“Once? From a distance? Ah! then tell me when and where you did it?”

I made no reply. A thousand thoughts flashed across my mind with the rapidity of lightning.... It was evident that, by some wonderful chance, no one knew exactly what had taken place. A vague story had been circulated, founded on Flavio's exaggerated boasts. My father, brother, and sister had accepted this version—so far from the truth—without understanding the real extent of that which had been alleged against me. I felt that they considered me guiltier than I really was. And yet I would not have undeceived them for anything in the world. They judged me more severely than I deserved, but of what consequence was it? Was I not sufficiently culpable to accept this injustice with humility? Was it not enough, without complaining of anything else, to be at last assured that my secret was safe with my mother in heaven? Ought I not rather to bear all their reproaches without a murmur? There was only one that would have overwhelmed me, and that I was spared. All others were easy to bear, and, moreover, were merited by what they were ignorant of, if not by what they supposed true.

Livia patiently waited for me to break my long silence.

“You know I am incapable of telling you an untruth,” I said to her at last.

“Yes, and therefore I always believe you.”

“Well, then, I implore you to believe me now, Livia, without asking me anything more. And, moreover,” I added in a supplicating tone, “do not repeat what I have just told you, and make no effort to justify me to any one.”

My good sister looked at me attentively for a moment, and then gently drew my head against her shoulder.

“Poor Gina!” she said. “It shall be as you wish. I believe everything you say, and love you too well to annoy you with any more questions.”
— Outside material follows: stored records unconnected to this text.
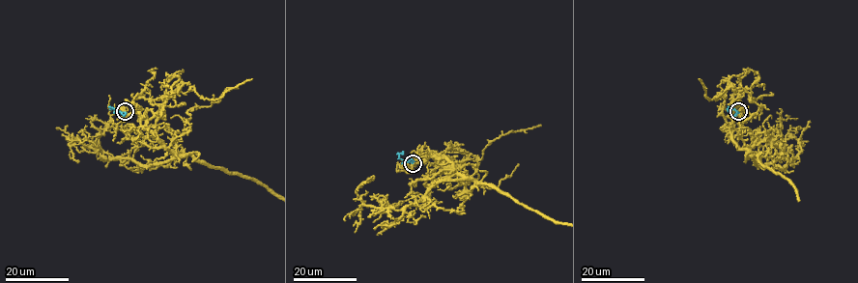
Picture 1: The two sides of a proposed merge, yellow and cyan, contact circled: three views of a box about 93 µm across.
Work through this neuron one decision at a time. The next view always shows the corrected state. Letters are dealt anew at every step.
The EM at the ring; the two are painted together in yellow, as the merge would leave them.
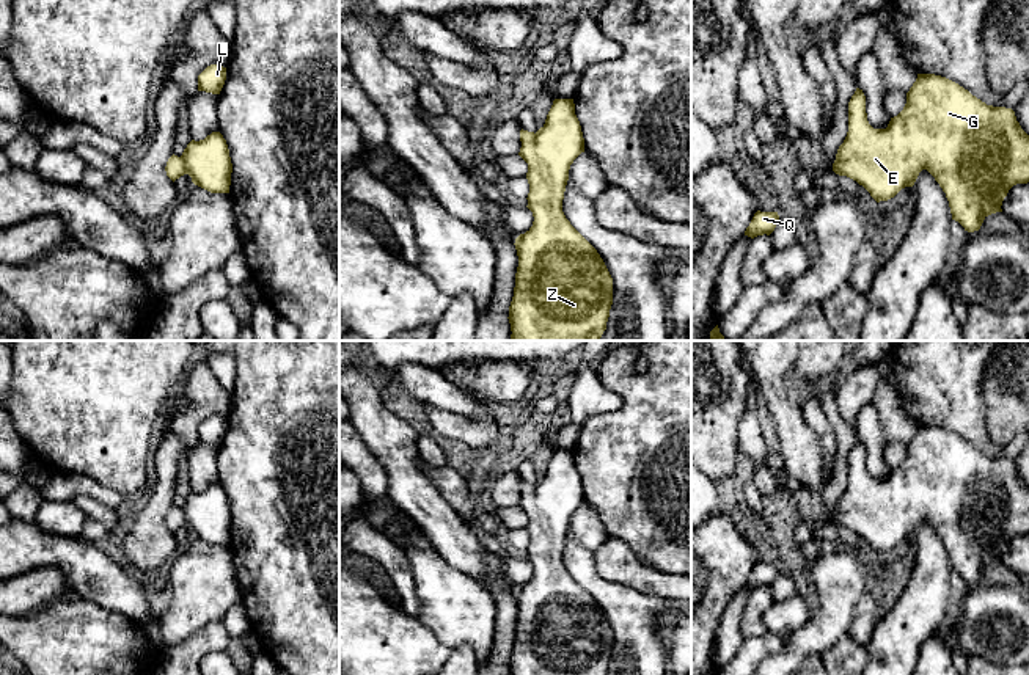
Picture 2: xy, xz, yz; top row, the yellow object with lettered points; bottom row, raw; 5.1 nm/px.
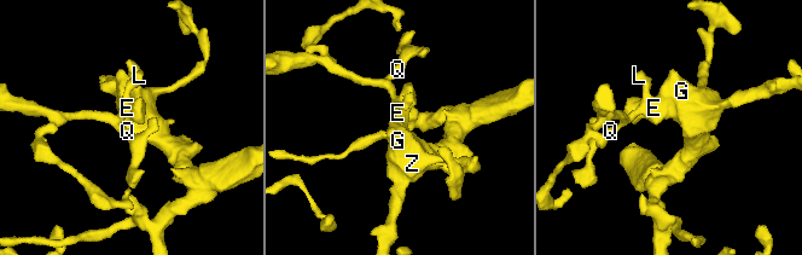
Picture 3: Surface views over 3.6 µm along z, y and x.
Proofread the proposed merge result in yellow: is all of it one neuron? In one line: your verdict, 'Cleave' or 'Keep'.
Keep

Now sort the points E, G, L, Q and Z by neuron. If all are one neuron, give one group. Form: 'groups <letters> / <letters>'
groups E G L Q Z

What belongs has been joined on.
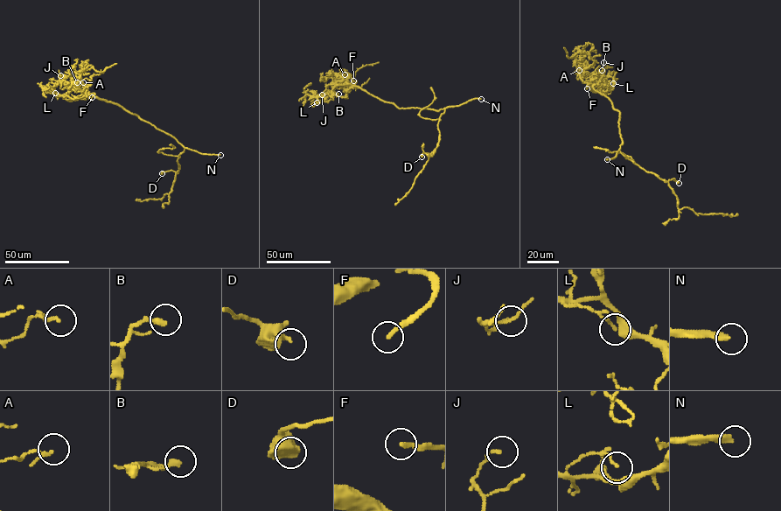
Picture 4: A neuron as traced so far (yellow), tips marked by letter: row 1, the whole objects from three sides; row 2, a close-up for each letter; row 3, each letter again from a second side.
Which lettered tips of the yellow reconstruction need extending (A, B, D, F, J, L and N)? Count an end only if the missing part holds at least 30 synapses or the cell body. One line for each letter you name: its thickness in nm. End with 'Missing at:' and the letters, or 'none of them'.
F: 200 nm
N: 280 nm
Missing at: F, N

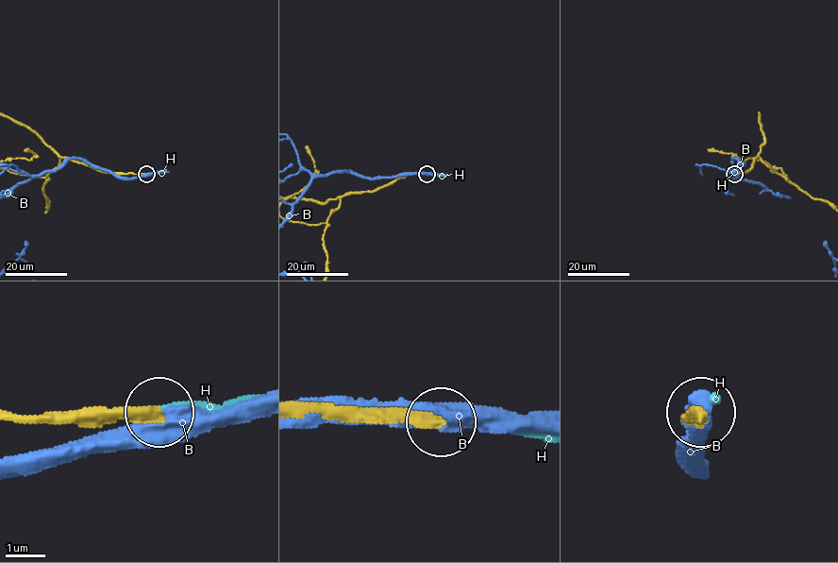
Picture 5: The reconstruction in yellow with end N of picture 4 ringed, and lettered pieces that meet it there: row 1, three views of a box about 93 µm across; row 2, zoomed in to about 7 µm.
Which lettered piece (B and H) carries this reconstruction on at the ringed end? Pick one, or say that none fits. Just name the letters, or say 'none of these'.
none of these

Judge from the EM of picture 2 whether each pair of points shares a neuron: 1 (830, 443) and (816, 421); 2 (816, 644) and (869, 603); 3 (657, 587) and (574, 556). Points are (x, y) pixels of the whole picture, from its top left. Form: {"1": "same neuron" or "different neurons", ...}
{"1": "same neuron", "2": "different neurons", "3": "different neurons"}

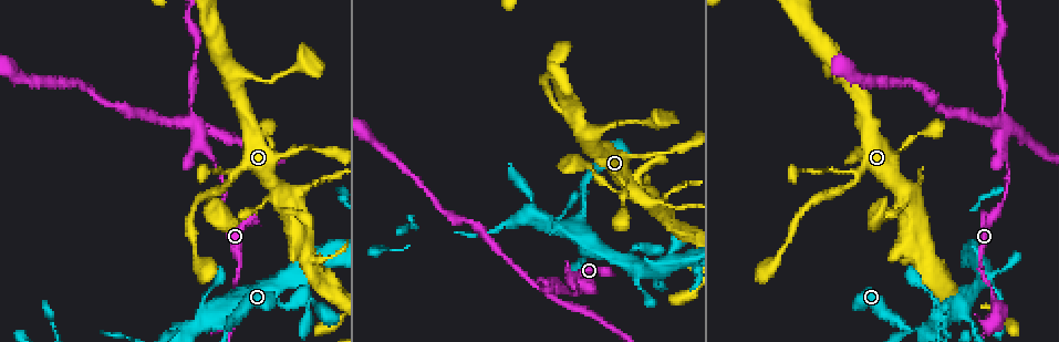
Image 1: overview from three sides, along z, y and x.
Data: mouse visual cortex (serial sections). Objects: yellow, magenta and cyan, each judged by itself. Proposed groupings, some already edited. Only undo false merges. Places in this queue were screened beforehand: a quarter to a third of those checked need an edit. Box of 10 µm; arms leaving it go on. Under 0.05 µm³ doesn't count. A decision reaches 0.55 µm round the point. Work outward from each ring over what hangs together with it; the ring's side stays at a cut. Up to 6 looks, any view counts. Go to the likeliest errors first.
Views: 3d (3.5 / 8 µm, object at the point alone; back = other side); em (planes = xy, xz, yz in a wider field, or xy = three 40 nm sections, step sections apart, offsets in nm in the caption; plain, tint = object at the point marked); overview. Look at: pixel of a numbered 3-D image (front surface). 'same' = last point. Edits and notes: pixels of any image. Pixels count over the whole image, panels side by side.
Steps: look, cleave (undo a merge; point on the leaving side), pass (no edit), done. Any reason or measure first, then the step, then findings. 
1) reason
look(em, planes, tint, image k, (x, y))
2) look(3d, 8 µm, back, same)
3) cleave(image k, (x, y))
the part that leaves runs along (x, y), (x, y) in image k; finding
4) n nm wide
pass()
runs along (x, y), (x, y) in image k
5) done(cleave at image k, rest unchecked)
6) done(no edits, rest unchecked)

abrupt turn
look(3d, 3.5 µm, image 1, (199, 127))

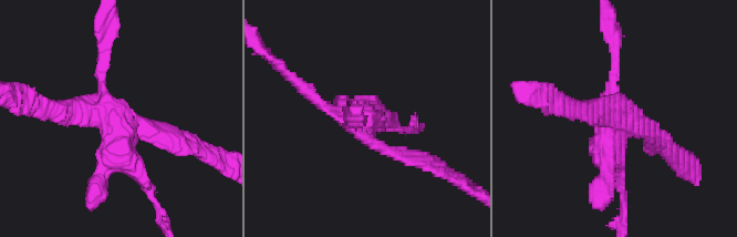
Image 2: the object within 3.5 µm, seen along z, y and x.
now the EM
look(em, xy, step 5, tint, image 2, (118, 126))

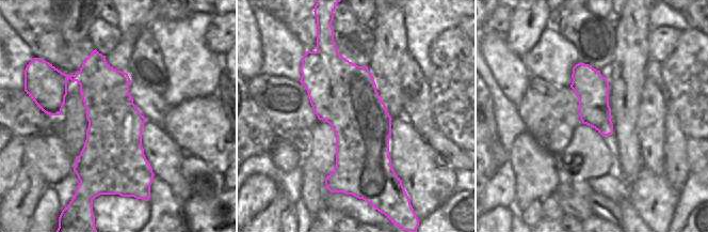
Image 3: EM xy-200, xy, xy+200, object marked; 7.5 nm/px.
480 nm wide
cleave(image 2, (62, 112))
border along (317, 50), (332, 91), (327, 122) in image 3; a second cell is stuck on

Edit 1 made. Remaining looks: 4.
sharp bend
look(em, xy, step 5, tint, image 1, (221, 322))

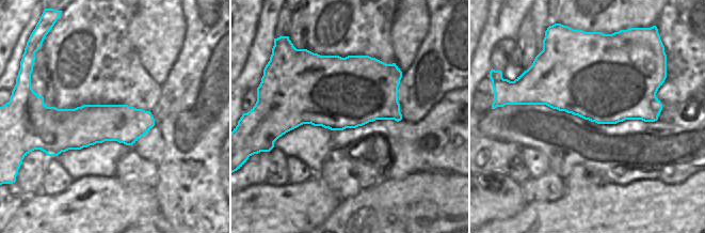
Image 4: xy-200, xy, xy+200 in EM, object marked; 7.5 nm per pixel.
look(3d, 3.5 µm, same)

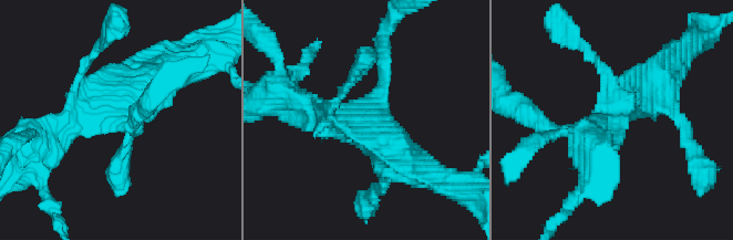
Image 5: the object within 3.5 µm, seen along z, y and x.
arms of 150, 200, 350, 600 nm
pass()
runs along (45, 115), (58, 123), (151, 123) in image 4; one cell here

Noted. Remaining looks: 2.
done(cleave at image 2, rest unchecked)

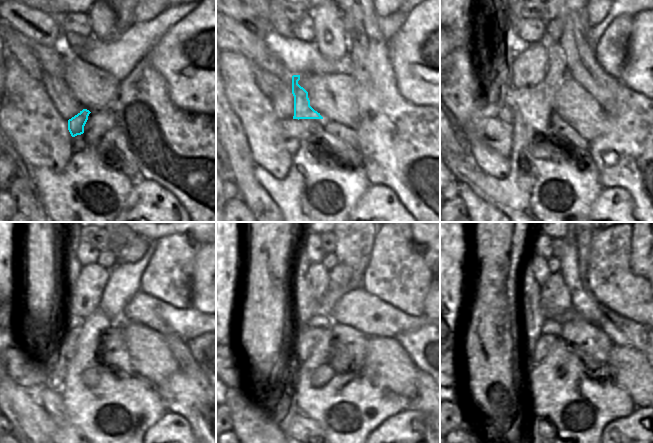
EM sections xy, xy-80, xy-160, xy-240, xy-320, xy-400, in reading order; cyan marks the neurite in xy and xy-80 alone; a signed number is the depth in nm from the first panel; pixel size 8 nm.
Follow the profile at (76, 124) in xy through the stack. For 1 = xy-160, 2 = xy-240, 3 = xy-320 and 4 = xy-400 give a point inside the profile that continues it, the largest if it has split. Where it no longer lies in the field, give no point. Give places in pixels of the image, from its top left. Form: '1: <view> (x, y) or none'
1: xy-160 (528, 70)
2: xy-240 (82, 298)
3: xy-320 (318, 278)
4: xy-400 (540, 269)

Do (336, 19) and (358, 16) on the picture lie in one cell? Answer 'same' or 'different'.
different

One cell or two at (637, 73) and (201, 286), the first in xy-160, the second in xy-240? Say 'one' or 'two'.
one

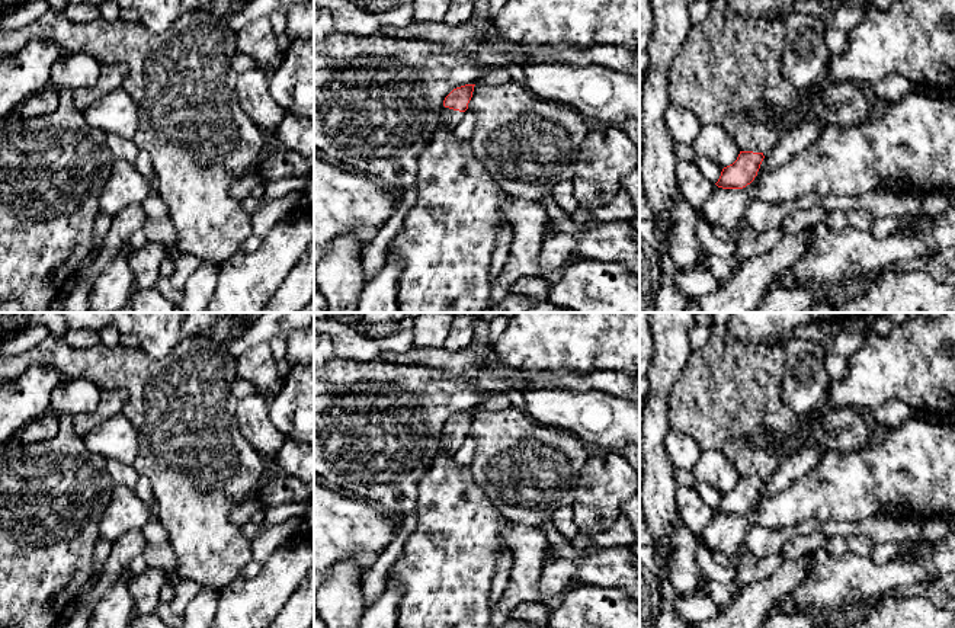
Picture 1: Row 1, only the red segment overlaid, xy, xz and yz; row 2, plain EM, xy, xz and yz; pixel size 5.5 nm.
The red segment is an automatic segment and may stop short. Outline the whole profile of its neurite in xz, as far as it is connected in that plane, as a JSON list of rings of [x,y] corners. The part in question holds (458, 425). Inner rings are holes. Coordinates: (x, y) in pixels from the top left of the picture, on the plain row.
[[[465,410],[454,414],[443,426],[443,435],[439,439],[439,452],[455,455],[462,446],[464,438],[472,423],[475,410]]]

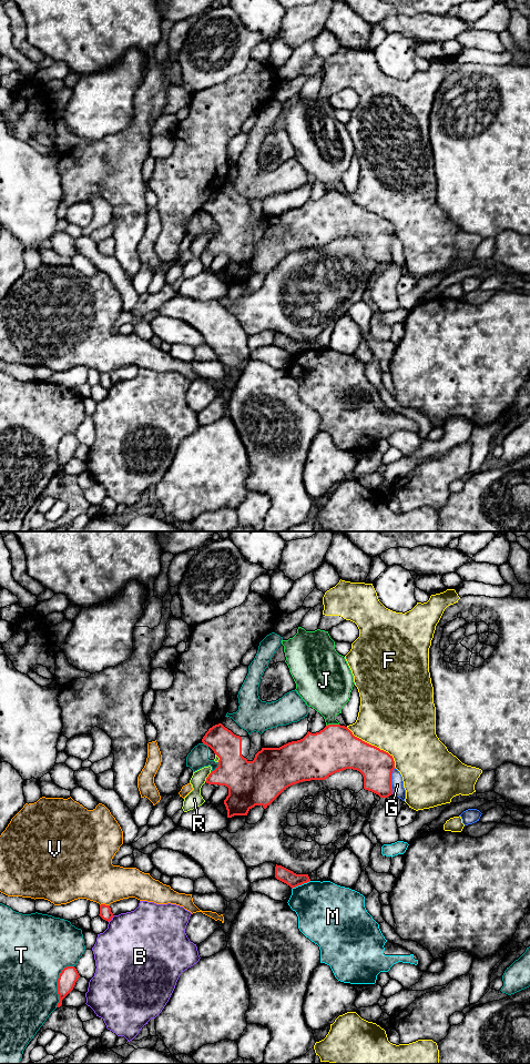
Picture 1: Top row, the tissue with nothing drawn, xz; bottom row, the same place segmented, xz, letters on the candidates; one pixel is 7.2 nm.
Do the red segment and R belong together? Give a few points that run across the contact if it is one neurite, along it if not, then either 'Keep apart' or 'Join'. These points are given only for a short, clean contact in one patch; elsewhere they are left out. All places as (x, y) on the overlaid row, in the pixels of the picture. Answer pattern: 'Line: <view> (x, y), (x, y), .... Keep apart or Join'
Line: xz (211, 772), (204, 781). Keep apart

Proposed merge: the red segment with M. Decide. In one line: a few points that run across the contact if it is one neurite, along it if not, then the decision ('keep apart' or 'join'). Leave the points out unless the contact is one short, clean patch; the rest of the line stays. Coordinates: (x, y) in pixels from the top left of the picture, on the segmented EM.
line xz (309, 880), (292, 889); keep apart

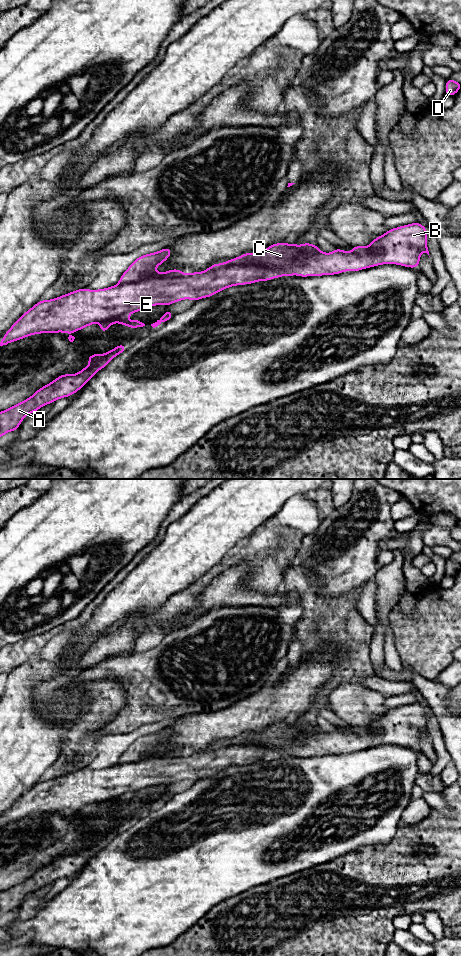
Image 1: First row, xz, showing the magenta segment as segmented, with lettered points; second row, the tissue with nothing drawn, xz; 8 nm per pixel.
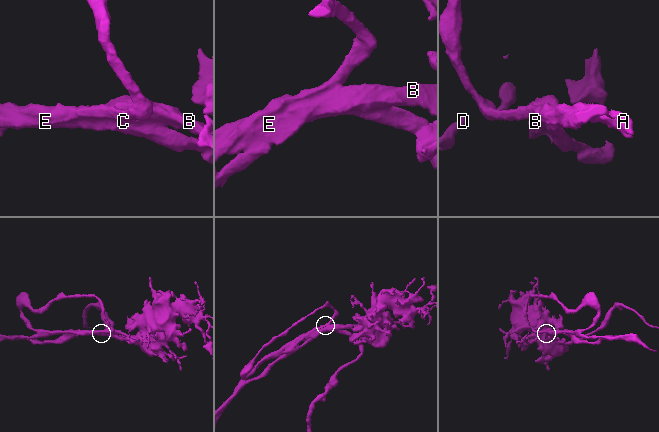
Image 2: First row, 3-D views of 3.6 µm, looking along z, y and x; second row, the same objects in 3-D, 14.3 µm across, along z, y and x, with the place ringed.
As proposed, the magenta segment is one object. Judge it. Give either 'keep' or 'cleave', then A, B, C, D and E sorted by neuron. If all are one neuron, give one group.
keep; A B C D E

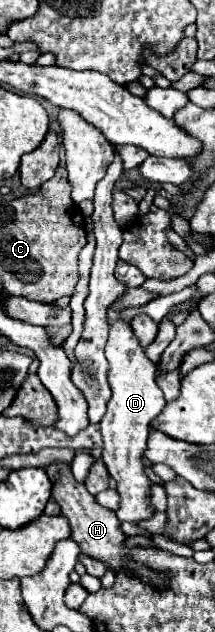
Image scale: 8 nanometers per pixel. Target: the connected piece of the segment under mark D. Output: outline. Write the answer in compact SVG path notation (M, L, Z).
M116 320L110 324L110 338L106 344L106 358L108 358L108 384L112 390L112 398L108 402L108 410L100 420L102 438L104 438L104 452L102 460L110 472L110 476L116 480L116 490L122 496L120 508L116 510L116 516L120 522L138 522L148 516L152 516L154 508L148 502L148 488L150 478L144 472L142 454L146 450L146 438L150 430L150 422L162 412L166 406L162 390L158 388L154 380L156 366L148 360L144 354L144 348L134 340L130 332L130 324Z

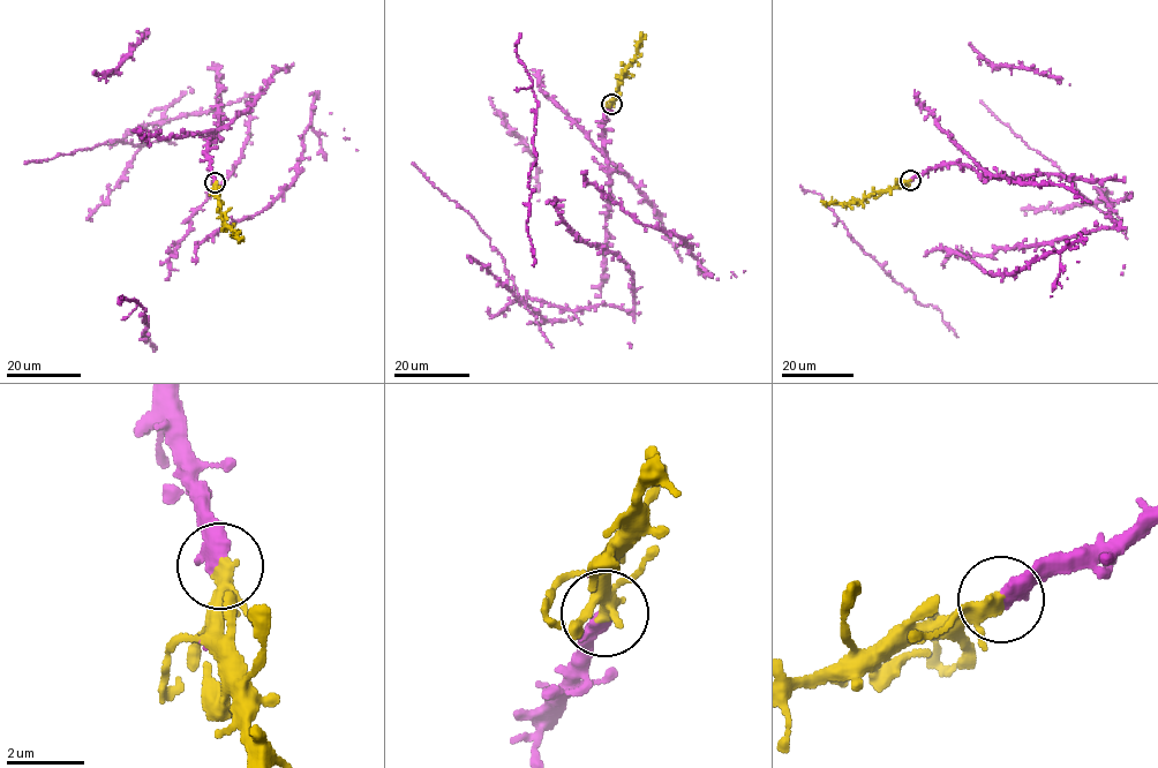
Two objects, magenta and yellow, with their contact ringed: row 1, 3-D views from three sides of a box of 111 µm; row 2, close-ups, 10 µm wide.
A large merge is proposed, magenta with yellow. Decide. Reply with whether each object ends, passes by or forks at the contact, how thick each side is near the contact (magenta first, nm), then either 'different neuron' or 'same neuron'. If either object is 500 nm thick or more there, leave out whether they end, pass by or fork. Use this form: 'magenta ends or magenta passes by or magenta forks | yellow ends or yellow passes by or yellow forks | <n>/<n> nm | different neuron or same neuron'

Livia knew me thoroughly; for, notwithstanding her apparent simplicity, she had an eye that could read one's soul. She saw the sincerity and repentance of mine, and read in my pale face and distressed look the extent of my sufferings, and her kind heart melted.... I was, indeed, very young to experience such a variety of emotions, and was still too weak to endure them. The habit of duelling, so unfortunately prevalent in Sicily, had, of course, accustomed me more than would have been the case anywhere else to occurrences similar to that I had just heard about. But to have my name connected with so fatal an affair; to feel that I was the cause of the blood shed in one of these encounters, and that the other had resulted in the tragical end of one who had flashed for an instant across my path, like one of those meteors that are the ominous forerunners of misfortune and death, ... was more than my young heart and feeble frame could endure. Livia perceived it.

“Come, carina,” she said, “lean against me. You need rest.”